Number Crunch: $423 Million
The amount given in 2012 by hedge fund mogul John Arnold and wife Laura, per The Chronicle of Philanthropy. The young, press-shy Houston couple was ranked third in the nation among the most charitable donors, behind social-media king Mark Zuckerberg and Warren Buffett. Just last month, the couple made headlines for giving $10 million to keep Head Start programs going during the government shutdown.
Spend the Night: Pay Up and Party Down
Houston loves a good party for a great cause! Here are six sensational functions—all at different price points—for those who like their spirit of giving with a side of socializing.

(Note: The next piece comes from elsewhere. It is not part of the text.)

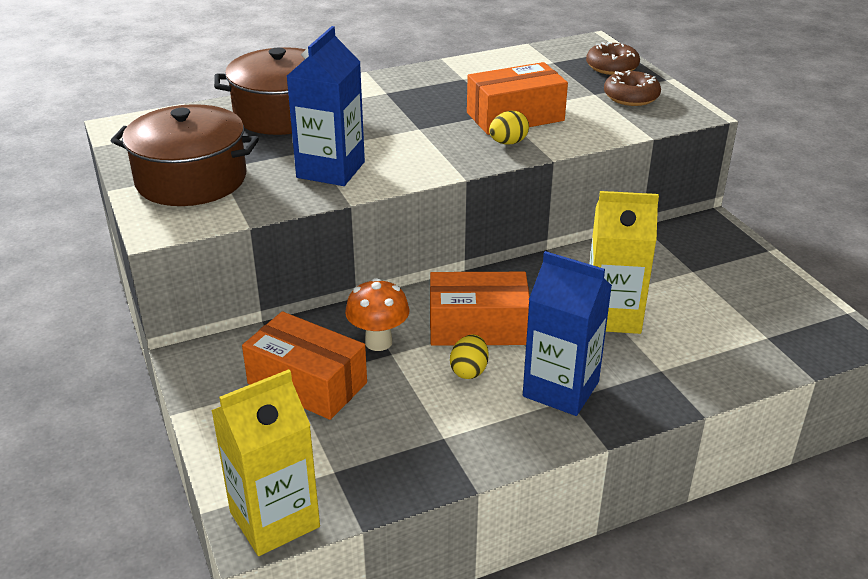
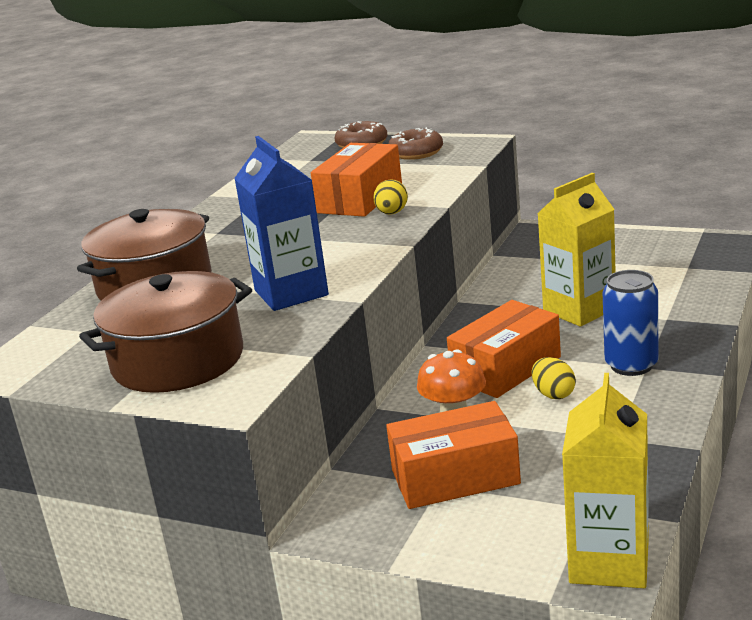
camera: 40 degrees left, 10 degrees down
blue carton [523,251,612,416] -> blue can [603,270,659,376]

Plus, what you might pay to play.
Purchase the top table for $100,000. Will your $6,500 Oscar de la Renta gown be a springtime showstopper?
Bering Omega’s Toga Party
Tickets for the HIV org’s summer bash are two for $50; sheets are $15.
Cattle Baron’s Ball
Splurge on $600 Lucchese boots to complete your cowboy look, and hit the cancer-research benefit this spring. Tickets start at $400; raffle tix for items like an Audi A4 cost $50.
Spirit of Spring Luncheon
Buy a $2,500 table for the Children’s Assessment Center’s style-show fete, and impress your girlfriend guests with new Louboutins!
MFAH’s One Great Night
A top table at this month’s men-only dinner runs $25K. Your tux no longer fits? A rental’s just $150.
Catastrophic Theater Gala
Tickets for the indie troupe’s spring masquerade start at $50. Its last theme was ’90s, and Goodwill charges $10 for neon overalls.
Founders Circle: Leading the Charge
These boldface-name society notables are taking their own charities to ever-greater heights of service and giving.
1. Gracie Cavnar
FOUNDED: Recipe for Success in 2005. MISSION: To combat childhood obesity by changing kids’ perspectives on food, with educational “seed-to-plate” gardening and cooking programs. HOW IT STARTED: Cavnar, a former journalist, was effected by research she’d done on children’s health. LATELY: The program is expanding to other cities including D.C., with one annual fundraiser, the Blueplate Special luncheon, set for Nov. 19.
2. Cindi Rose
FOUNDED: The Holly Rose Ribbon Foundation, with surgeon husband Franklin, in 2005. MISSION: To provide reconstructive surgery to post-breast-cancer patients. HOW IT STARTED: Cindi pledged to help survivors after her sister Holly undertook, and later lost, a battle with breast cancer. LATELY: Ribbon has added a scholarship program for kids who’ve lost a parent to cancer.
3. Susan Plank
FOUNDED: Dec My Room, with daughter Kendall, in 2007. MISSION: To decorate the hospital rooms of very sick kids—think UT football, princesses—to promote healing. HOW IT STARTED: Kendall transformed the room of a friend, and wanted to do more. LATELY: Seeing a need beyond Texas Children’s and MD Anderson, Dec has expanded to several other cities.
4. Gabe Canales
FOUNDED: Blue Cure in 2010. MISSION: To promote prevention of prostate cancer, especially among young men. HOW IT STARTED: Canales was diagnosed with the disease at 35. LATELY: Blue Cure’s Masquerade event is Nov. 1, with fun runs and golf tournaments planned for next year.
5. Beth Sanders Moore
FOUNDED: CancerForward, with Brian Cruver and Bo Bothe, in 2010. MISSION: To engage and empower survivors. HOW IT STARTED: Moore beat breast cancer in 2001 and found a lack of survivor resources. LATELY: The group, having helped 200,000 online, hosts Ted Kennedy Jr. for a luncheon Nov. 14.